Ohio Workers’ Comp Death Claims

To be eligible for Ohio workers’ compensation death benefits, a relative must meet two requirements:

• He or she must have been wholly or partly dependent on the deceased worker, or prospectively dependent.
• He or she must have been in the deceased worker’s family and a surviving spouse, lineal descendant, ancestor or sibling.

Ohio applies a fairly complex formula related to the worker’s average weekly wage to determine the amount of weekly death benefits payable to eligible survivors. The Ohio Bureau of Workers’ Compensation or BWC may apportion benefits among eligible dependents as it finds “just and equitable.” Also, payments may be made to one beneficiary for the benefit of others, including payment to a surviving spouse for the benefit of minor children.

An eligible surviving spouse receives weekly death benefits until he or she dies or marries again. At remarriage, the surviving husband or wife receives a lump sum payment equal to two years of benefits.

Other wholly dependent persons are eligible to receive death benefits until they are 18, until 25 if full-time students, or as long as they are incapacitated from working.

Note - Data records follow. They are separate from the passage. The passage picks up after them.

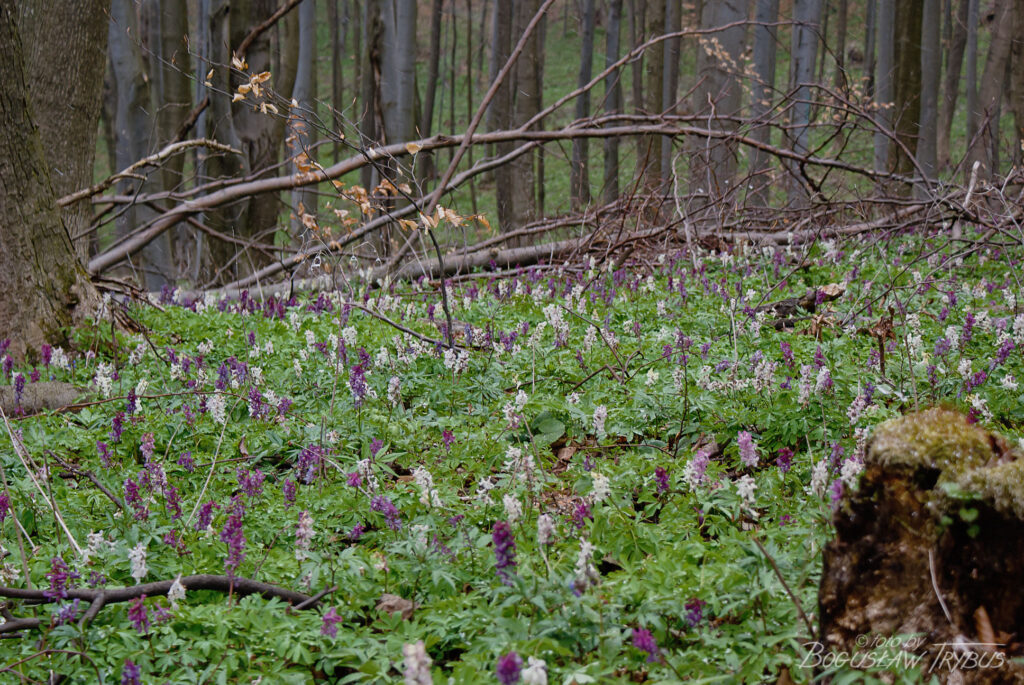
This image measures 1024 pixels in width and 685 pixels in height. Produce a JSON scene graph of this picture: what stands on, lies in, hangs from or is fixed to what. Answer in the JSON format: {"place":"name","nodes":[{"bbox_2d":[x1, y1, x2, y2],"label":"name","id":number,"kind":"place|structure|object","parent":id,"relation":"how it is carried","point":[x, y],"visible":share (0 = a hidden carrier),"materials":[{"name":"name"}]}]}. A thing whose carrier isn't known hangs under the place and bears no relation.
{"place":"outdoors","nodes":[
{"label":"outdoors","id":0,"kind":"place"},
{"bbox_2d":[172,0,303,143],"label":"branch","id":1,"kind":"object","parent":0,"point":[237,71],"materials":[{"name":"brown wood"}]},
{"bbox_2d":[0,219,1023,684],"label":"undergrowth","id":2,"kind":"structure","parent":0,"point":[241,612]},
{"bbox_2d":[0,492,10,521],"label":"purple flower","id":3,"kind":"object","parent":2,"relation":"on","point":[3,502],"visible":0.94,"materials":[{"name":"purple plant"}]},
{"bbox_2d":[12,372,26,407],"label":"purple flower","id":4,"kind":"object","parent":2,"relation":"on","point":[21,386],"visible":0.81,"materials":[{"name":"purple plant"}]},
{"bbox_2d":[0,380,84,414],"label":"log","id":5,"kind":"object","parent":2,"relation":"on","point":[53,394],"visible":0.79,"materials":[{"name":"grey wood"}]},
{"bbox_2d":[0,406,84,552],"label":"stick","id":6,"kind":"object","parent":2,"relation":"on","point":[57,514],"visible":0.9,"materials":[{"name":"wood"}]},
{"bbox_2d":[0,0,108,360],"label":"tree","id":7,"kind":"object","parent":2,"relation":"on","point":[17,268],"visible":0.99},
{"bbox_2d":[45,556,71,600],"label":"purple flower","id":8,"kind":"object","parent":2,"relation":"on","point":[55,582],"visible":0.61,"materials":[{"name":"purple plant"}]},
{"bbox_2d":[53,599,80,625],"label":"purple flower","id":9,"kind":"object","parent":2,"relation":"on","point":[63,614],"visible":0.74,"materials":[{"name":"purple plant"}]},
{"bbox_2d":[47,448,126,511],"label":"stick","id":10,"kind":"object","parent":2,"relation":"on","point":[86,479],"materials":[{"name":"brown wood"}]},
{"bbox_2d":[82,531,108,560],"label":"white flower","id":11,"kind":"object","parent":2,"relation":"on","point":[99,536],"visible":0.58,"materials":[{"name":"white plant"}]},
{"bbox_2d":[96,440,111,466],"label":"purple flower","id":12,"kind":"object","parent":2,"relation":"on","point":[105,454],"visible":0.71,"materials":[{"name":"purple plant"}]},
{"bbox_2d":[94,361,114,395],"label":"white flower","id":13,"kind":"object","parent":2,"relation":"on","point":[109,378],"visible":0.59,"materials":[{"name":"white plant"}]},
{"bbox_2d":[110,411,124,443],"label":"purple flower","id":14,"kind":"object","parent":2,"relation":"on","point":[119,430],"visible":0.69,"materials":[{"name":"purple plant"}]},
{"bbox_2d":[120,659,140,684],"label":"purple flower","id":15,"kind":"object","parent":2,"relation":"on","point":[125,668],"visible":0.9,"materials":[{"name":"purple plant"}]},
{"bbox_2d":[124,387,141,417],"label":"purple flower","id":16,"kind":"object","parent":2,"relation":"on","point":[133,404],"visible":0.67,"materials":[{"name":"purple plant"}]},
{"bbox_2d":[123,476,143,512],"label":"purple flower","id":17,"kind":"object","parent":2,"relation":"on","point":[131,488],"visible":0.72,"materials":[{"name":"purple plant"}]},
{"bbox_2d":[128,543,148,582],"label":"flower","id":18,"kind":"object","parent":2,"relation":"on","point":[137,558],"visible":0.63,"materials":[{"name":"white plant"}]},
{"bbox_2d":[127,597,149,632],"label":"purple flower","id":19,"kind":"object","parent":2,"relation":"on","point":[139,612],"visible":0.59,"materials":[{"name":"purple plant"}]},
{"bbox_2d":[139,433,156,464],"label":"flower","id":20,"kind":"object","parent":2,"relation":"on","point":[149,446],"visible":0.66,"materials":[{"name":"purple plant"}]},
{"bbox_2d":[0,574,335,631],"label":"fallen branch","id":21,"kind":"object","parent":2,"relation":"on","point":[213,578],"visible":0.93,"materials":[{"name":"wood"}]},
{"bbox_2d":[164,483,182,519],"label":"purple flower","id":22,"kind":"object","parent":2,"relation":"on","point":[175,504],"visible":0.7,"materials":[{"name":"purple plant"}]},
{"bbox_2d":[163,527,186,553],"label":"purple flower","id":23,"kind":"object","parent":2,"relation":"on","point":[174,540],"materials":[{"name":"purple plant"}]},
{"bbox_2d":[167,576,186,604],"label":"white flower","id":24,"kind":"object","parent":2,"relation":"on","point":[181,588],"visible":0.59,"materials":[{"name":"white plant"}]},
{"bbox_2d":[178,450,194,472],"label":"purple flower","id":25,"kind":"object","parent":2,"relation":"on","point":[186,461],"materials":[{"name":"purple plant"}]},
{"bbox_2d":[195,500,214,532],"label":"purple flower","id":26,"kind":"object","parent":2,"relation":"on","point":[207,512],"visible":0.69,"materials":[{"name":"purple plant"}]},
{"bbox_2d":[206,394,227,423],"label":"white flower","id":27,"kind":"object","parent":2,"relation":"on","point":[221,414],"visible":0.63,"materials":[{"name":"white plant"}]},
{"bbox_2d":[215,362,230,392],"label":"purple flower","id":28,"kind":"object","parent":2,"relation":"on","point":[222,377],"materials":[{"name":"purple plant"}]},
{"bbox_2d":[221,506,244,574],"label":"purple flower","id":29,"kind":"object","parent":2,"relation":"on","point":[239,536],"visible":0.73,"materials":[{"name":"purple plant"}]},
{"bbox_2d":[237,468,264,499],"label":"purple flower","id":30,"kind":"object","parent":2,"relation":"on","point":[247,490],"visible":0.71,"materials":[{"name":"purple plant"}]},
{"bbox_2d":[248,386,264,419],"label":"purple flower","id":31,"kind":"object","parent":2,"relation":"on","point":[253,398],"visible":0.76,"materials":[{"name":"purple plant"}]},
{"bbox_2d":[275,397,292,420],"label":"purple flower","id":32,"kind":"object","parent":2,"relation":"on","point":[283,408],"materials":[{"name":"purple plant"}]},
{"bbox_2d":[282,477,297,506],"label":"purple flower","id":33,"kind":"object","parent":2,"relation":"on","point":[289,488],"visible":0.68,"materials":[{"name":"purple plant"}]},
{"bbox_2d":[294,511,313,558],"label":"flower","id":34,"kind":"object","parent":2,"relation":"on","point":[301,530],"visible":0.65,"materials":[{"name":"plant"}]},
{"bbox_2d":[296,445,322,483],"label":"purple flower","id":35,"kind":"object","parent":2,"relation":"on","point":[305,456],"visible":0.62,"materials":[{"name":"purple plant"}]},
{"bbox_2d":[319,606,341,638],"label":"purple flower","id":36,"kind":"object","parent":2,"relation":"on","point":[327,632],"visible":0.59,"materials":[{"name":"purple plant"}]},
{"bbox_2d":[198,47,491,360],"label":"sapling","id":37,"kind":"object","parent":2,"relation":"on","point":[447,314],"visible":0.94,"materials":[{"name":"plant"}]},
{"bbox_2d":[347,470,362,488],"label":"purple flower","id":38,"kind":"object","parent":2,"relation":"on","point":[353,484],"visible":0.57,"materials":[{"name":"purple plant"}]},
{"bbox_2d":[348,363,368,406],"label":"purple flower","id":39,"kind":"object","parent":2,"relation":"on","point":[357,390],"visible":0.65,"materials":[{"name":"purple plant"}]},
{"bbox_2d":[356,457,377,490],"label":"white flower","id":40,"kind":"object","parent":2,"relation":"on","point":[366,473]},
{"bbox_2d":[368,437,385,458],"label":"purple flower","id":41,"kind":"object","parent":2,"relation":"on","point":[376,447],"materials":[{"name":"purple plant"}]},
{"bbox_2d":[370,494,400,530],"label":"purple flower","id":42,"kind":"object","parent":2,"relation":"on","point":[393,516],"visible":0.61,"materials":[{"name":"purple plant"}]},
{"bbox_2d":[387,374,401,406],"label":"white flower","id":43,"kind":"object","parent":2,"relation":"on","point":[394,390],"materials":[{"name":"white plant"}]},
{"bbox_2d":[375,593,416,619],"label":"dry leaf","id":44,"kind":"object","parent":2,"relation":"on","point":[401,604],"visible":0.73,"materials":[{"name":"brown plant"}]},
{"bbox_2d":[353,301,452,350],"label":"fallen branch","id":45,"kind":"object","parent":2,"relation":"on","point":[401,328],"visible":0.95,"materials":[{"name":"wood"}]},
{"bbox_2d":[402,641,432,684],"label":"white flower","id":46,"kind":"object","parent":2,"relation":"on","point":[413,666],"visible":0.92,"materials":[{"name":"white plant"}]},
{"bbox_2d":[411,467,440,506],"label":"flower","id":47,"kind":"object","parent":2,"relation":"on","point":[415,474],"visible":0.54,"materials":[{"name":"white plant"}]},
{"bbox_2d":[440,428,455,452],"label":"purple flower","id":48,"kind":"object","parent":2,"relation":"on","point":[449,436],"visible":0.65,"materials":[{"name":"purple plant"}]},
{"bbox_2d":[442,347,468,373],"label":"white flower","id":49,"kind":"object","parent":2,"relation":"on","point":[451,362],"visible":0.64,"materials":[{"name":"white plant"}]},
{"bbox_2d":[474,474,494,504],"label":"white flower","id":50,"kind":"object","parent":2,"relation":"on","point":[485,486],"visible":0.54,"materials":[{"name":"white plant"}]},
{"bbox_2d":[491,520,516,583],"label":"purple flower","id":51,"kind":"object","parent":2,"relation":"on","point":[505,536],"visible":0.72,"materials":[{"name":"purple plant"}]},
{"bbox_2d":[77,111,934,285],"label":"fallen tree","id":52,"kind":"object","parent":2,"relation":"on","point":[341,170],"visible":0.82,"materials":[{"name":"wood"}]},
{"bbox_2d":[54,136,239,208],"label":"branch","id":53,"kind":"object","parent":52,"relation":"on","point":[73,198],"visible":0.9,"materials":[{"name":"brown wood"}]},
{"bbox_2d":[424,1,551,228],"label":"branch","id":54,"kind":"object","parent":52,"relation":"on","point":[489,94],"visible":0.97,"materials":[{"name":"brown wood"}]},
{"bbox_2d":[496,651,522,684],"label":"purple flower","id":55,"kind":"object","parent":2,"relation":"on","point":[503,668],"visible":0.85,"materials":[{"name":"purple plant"}]},
{"bbox_2d":[501,492,522,522],"label":"flower","id":56,"kind":"object","parent":2,"relation":"on","point":[514,516],"visible":0.56,"materials":[{"name":"white plant"}]},
{"bbox_2d":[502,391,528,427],"label":"flower","id":57,"kind":"object","parent":2,"relation":"on","point":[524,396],"visible":0.69,"materials":[{"name":"white plant"}]},
{"bbox_2d":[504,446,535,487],"label":"flower","id":58,"kind":"object","parent":2,"relation":"on","point":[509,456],"visible":0.65,"materials":[{"name":"white plant"}]},
{"bbox_2d":[522,656,547,684],"label":"white flower","id":59,"kind":"object","parent":2,"relation":"on","point":[540,670],"visible":0.87,"materials":[{"name":"white plant"}]},
{"bbox_2d":[536,513,555,546],"label":"flower","id":60,"kind":"object","parent":2,"relation":"on","point":[542,528],"visible":0.67,"materials":[{"name":"white plant"}]},
{"bbox_2d":[527,412,566,443],"label":"green leaf","id":61,"kind":"object","parent":2,"relation":"on","point":[544,422],"visible":0.68,"materials":[{"name":"green plant"}]},
{"bbox_2d":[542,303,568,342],"label":"white flower","id":62,"kind":"object","parent":2,"relation":"on","point":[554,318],"visible":0.67,"materials":[{"name":"white plant"}]},
{"bbox_2d":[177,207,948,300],"label":"fallen log","id":63,"kind":"object","parent":2,"relation":"on","point":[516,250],"visible":0.65,"materials":[{"name":"wood"}]},
{"bbox_2d":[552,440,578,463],"label":"dry leaf","id":64,"kind":"object","parent":2,"relation":"on","point":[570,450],"visible":0.73,"materials":[{"name":"brown plant"}]},
{"bbox_2d":[571,498,592,530],"label":"purple flower","id":65,"kind":"object","parent":2,"relation":"on","point":[584,508],"visible":0.57,"materials":[{"name":"purple plant"}]},
{"bbox_2d":[572,539,599,591],"label":"flower","id":66,"kind":"object","parent":2,"relation":"on","point":[584,546],"visible":0.64,"materials":[{"name":"white plant"}]},
{"bbox_2d":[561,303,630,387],"label":"twig","id":67,"kind":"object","parent":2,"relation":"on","point":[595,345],"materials":[{"name":"brown wood"}]},
{"bbox_2d":[592,404,608,437],"label":"flower","id":68,"kind":"object","parent":2,"relation":"on","point":[600,426],"visible":0.71,"materials":[{"name":"white plant"}]},
{"bbox_2d":[589,471,611,502],"label":"white flower","id":69,"kind":"object","parent":2,"relation":"on","point":[604,488],"visible":0.54,"materials":[{"name":"white plant"}]},
{"bbox_2d":[630,626,660,660],"label":"purple flower","id":70,"kind":"object","parent":2,"relation":"on","point":[644,644],"visible":0.63,"materials":[{"name":"purple plant"}]},
{"bbox_2d":[653,466,669,496],"label":"purple flower","id":71,"kind":"object","parent":2,"relation":"on","point":[660,474],"visible":0.64,"materials":[{"name":"purple plant"}]},
{"bbox_2d":[683,597,705,628],"label":"purple flower","id":72,"kind":"object","parent":2,"relation":"on","point":[694,618],"visible":0.59,"materials":[{"name":"purple plant"}]},
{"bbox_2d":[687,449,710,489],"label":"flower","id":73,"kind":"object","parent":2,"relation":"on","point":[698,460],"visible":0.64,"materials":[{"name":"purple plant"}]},
{"bbox_2d":[736,475,757,506],"label":"white flower","id":74,"kind":"object","parent":2,"relation":"on","point":[748,488],"visible":0.64,"materials":[{"name":"white plant"}]},
{"bbox_2d":[736,430,758,468],"label":"flower","id":75,"kind":"object","parent":2,"relation":"on","point":[746,438],"visible":0.77,"materials":[{"name":"purple plant"}]},
{"bbox_2d":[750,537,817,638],"label":"twig","id":76,"kind":"object","parent":2,"relation":"on","point":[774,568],"visible":0.95,"materials":[{"name":"brown wood"}]},
{"bbox_2d":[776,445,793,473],"label":"purple flower","id":77,"kind":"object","parent":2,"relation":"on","point":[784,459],"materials":[{"name":"purple plant"}]},
{"bbox_2d":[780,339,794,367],"label":"purple flower","id":78,"kind":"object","parent":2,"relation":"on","point":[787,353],"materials":[{"name":"purple plant"}]},
{"bbox_2d":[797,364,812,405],"label":"flower","id":79,"kind":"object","parent":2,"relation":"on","point":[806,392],"visible":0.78,"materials":[{"name":"white plant"}]},
{"bbox_2d":[767,281,846,329],"label":"branch","id":80,"kind":"object","parent":2,"relation":"on","point":[784,310],"visible":0.72,"materials":[{"name":"brown wood"}]},
{"bbox_2d":[808,459,829,497],"label":"flower","id":81,"kind":"object","parent":2,"relation":"on","point":[812,484],"visible":0.61,"materials":[{"name":"white plant"}]},
{"bbox_2d":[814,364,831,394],"label":"flower","id":82,"kind":"object","parent":2,"relation":"on","point":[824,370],"visible":0.69,"materials":[{"name":"plant"}]},
{"bbox_2d":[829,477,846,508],"label":"purple flower","id":83,"kind":"object","parent":2,"relation":"on","point":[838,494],"visible":0.44,"materials":[{"name":"purple plant"}]},
{"bbox_2d":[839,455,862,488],"label":"flower","id":84,"kind":"object","parent":2,"relation":"on","point":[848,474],"visible":0.46,"materials":[{"name":"white plant"}]},
{"bbox_2d":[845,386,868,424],"label":"flower","id":85,"kind":"object","parent":2,"relation":"on","point":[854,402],"visible":0.63,"materials":[{"name":"white plant"}]},
{"bbox_2d":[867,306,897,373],"label":"dead leaf","id":86,"kind":"object","parent":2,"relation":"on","point":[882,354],"visible":0.88,"materials":[{"name":"brown plant"}]},
{"bbox_2d":[811,407,1023,684],"label":"tree stump","id":87,"kind":"object","parent":2,"relation":"on","point":[880,520],"visible":0.87,"materials":[{"name":"brown wood"}]},
{"bbox_2d":[867,409,1021,515],"label":"moss","id":88,"kind":"object","parent":87,"relation":"on","point":[918,438],"visible":0.68,"materials":[{"name":"green plant"}]},
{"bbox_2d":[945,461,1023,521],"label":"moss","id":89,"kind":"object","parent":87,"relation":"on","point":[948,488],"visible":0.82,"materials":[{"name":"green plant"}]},
{"bbox_2d":[971,605,998,644],"label":"dry leaf","id":90,"kind":"object","parent":87,"relation":"on","point":[988,630],"visible":0.78,"materials":[{"name":"brown plant"}]},
{"bbox_2d":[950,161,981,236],"label":"stick","id":91,"kind":"object","parent":2,"relation":"on","point":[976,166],"visible":0.75,"materials":[{"name":"wood"}]},
{"bbox_2d":[88,0,1019,255],"label":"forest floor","id":92,"kind":"structure","parent":0,"point":[347,70],"materials":[{"name":"green plant"}]},
{"bbox_2d":[106,0,156,278],"label":"tree trunk","id":93,"kind":"object","parent":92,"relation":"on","point":[123,66],"visible":0.67,"materials":[{"name":"grey wood"}]},
{"bbox_2d":[147,0,190,285],"label":"tree trunk","id":94,"kind":"object","parent":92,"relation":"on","point":[167,82],"visible":0.69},
{"bbox_2d":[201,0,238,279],"label":"tree trunk","id":95,"kind":"object","parent":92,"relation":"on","point":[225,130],"visible":0.72,"materials":[{"name":"brown"}]},
{"bbox_2d":[211,0,286,277],"label":"tree","id":96,"kind":"object","parent":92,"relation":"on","point":[257,114],"visible":0.77,"materials":[{"name":"brown"}]},
{"bbox_2d":[290,0,316,218],"label":"tree trunk","id":97,"kind":"object","parent":92,"relation":"on","point":[303,38],"visible":0.65,"materials":[{"name":"grey wood"}]},
{"bbox_2d":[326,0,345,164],"label":"tree trunk","id":98,"kind":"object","parent":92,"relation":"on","point":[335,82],"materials":[{"name":"wood"}]},
{"bbox_2d":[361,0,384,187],"label":"tree trunk","id":99,"kind":"object","parent":92,"relation":"on","point":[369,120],"visible":0.61,"materials":[{"name":"brown wood"}]},
{"bbox_2d":[379,0,418,165],"label":"tree trunk","id":100,"kind":"object","parent":92,"relation":"on","point":[403,66],"visible":0.71,"materials":[{"name":"grey wood"}]},
{"bbox_2d":[420,0,442,184],"label":"tree trunk","id":101,"kind":"object","parent":92,"relation":"on","point":[431,108],"visible":0.81,"materials":[{"name":"brown"}]},
{"bbox_2d":[489,0,516,229],"label":"tree trunk","id":102,"kind":"object","parent":92,"relation":"on","point":[505,34],"visible":0.81,"materials":[{"name":"brown wood"}]},
{"bbox_2d":[512,0,545,227],"label":"tree trunk","id":103,"kind":"object","parent":92,"relation":"on","point":[530,80],"visible":0.77,"materials":[{"name":"brown wood"}]},
{"bbox_2d":[570,0,595,207],"label":"tree trunk","id":104,"kind":"object","parent":92,"relation":"on","point":[586,52],"visible":0.86,"materials":[{"name":"grey wood"}]},
{"bbox_2d":[600,0,622,202],"label":"tree trunk","id":105,"kind":"object","parent":92,"relation":"on","point":[608,162],"visible":0.81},
{"bbox_2d":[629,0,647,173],"label":"tree trunk","id":106,"kind":"object","parent":92,"relation":"on","point":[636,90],"visible":0.7,"materials":[{"name":"brown wood"}]},
{"bbox_2d":[643,0,671,186],"label":"tree trunk","id":107,"kind":"object","parent":92,"relation":"on","point":[656,20],"visible":0.82,"materials":[{"name":"brown wood"}]},
{"bbox_2d":[659,0,682,184],"label":"tree trunk","id":108,"kind":"object","parent":92,"relation":"on","point":[674,84],"visible":0.81,"materials":[{"name":"wood"}]},
{"bbox_2d":[696,0,748,193],"label":"tree trunk","id":109,"kind":"object","parent":92,"relation":"on","point":[734,30],"visible":0.72,"materials":[{"name":"grey wood"}]},
{"bbox_2d":[746,0,778,198],"label":"tree trunk","id":110,"kind":"object","parent":92,"relation":"on","point":[760,52],"visible":0.66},
{"bbox_2d":[785,0,821,200],"label":"tree trunk","id":111,"kind":"object","parent":92,"relation":"on","point":[804,32],"visible":0.67,"materials":[{"name":"wood"}]},
{"bbox_2d":[872,0,896,173],"label":"tree trunk","id":112,"kind":"object","parent":92,"relation":"on","point":[882,50],"visible":0.68,"materials":[{"name":"wood"}]},
{"bbox_2d":[888,0,924,190],"label":"tree trunk","id":113,"kind":"object","parent":92,"relation":"on","point":[908,66],"visible":0.76,"materials":[{"name":"brown wood"}]},
{"bbox_2d":[916,0,943,184],"label":"tree trunk","id":114,"kind":"object","parent":92,"relation":"on","point":[928,60],"visible":0.78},
{"bbox_2d":[937,0,970,165],"label":"tree trunk","id":115,"kind":"object","parent":92,"relation":"on","point":[946,130],"visible":0.95,"materials":[{"name":"brown"}]},
{"bbox_2d":[961,0,982,159],"label":"tree trunk","id":116,"kind":"object","parent":92,"relation":"on","point":[972,66],"visible":0.85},
{"bbox_2d":[975,0,1022,174],"label":"tree trunk","id":117,"kind":"object","parent":92,"relation":"on","point":[1006,36],"visible":0.93,"materials":[{"name":"brown wood"}]}
]}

Ohio law presumes that if the deceased worker was living with his or her parents, the parents were sufficiently dependent to receive a minimum of $3,000 in death benefits.

Eligible partly dependent survivors receive benefits until stopped at the BWC’s discretion. The agency may also determine whether anyone should receive death benefits as prospective dependents, capped at $3,000 collectively among all such beneficiaries.

If a worker dies from work-related injury or illness in Ohio and leaves no dependents, workers’ comp will pay funeral expenses.

Normally, death benefits will not be available if the worker’s death was by suicide or caused by the influence of alcohol or a nonprescription drug.

Legal Counsel Invaluable

It can be important and very helpful for a surviving dependent of such a worker to consult as early as possible with an experienced Ohio workers’ comp lawyer for several reasons. The attorney can advise the survivor about how to meet the death benefit eligibility requirement that timely notice of death be given to the proper state authorities. Legal counsel can assist with the initial application for death benefits as well as with further appeal of a negative decision.

Finally, the lawyer can investigate whether another legal remedy might exist for the survivors if a third party negligently contributed to the worker’s death such as a manufacturer of defective work equipment or the owner of dangerous work premises.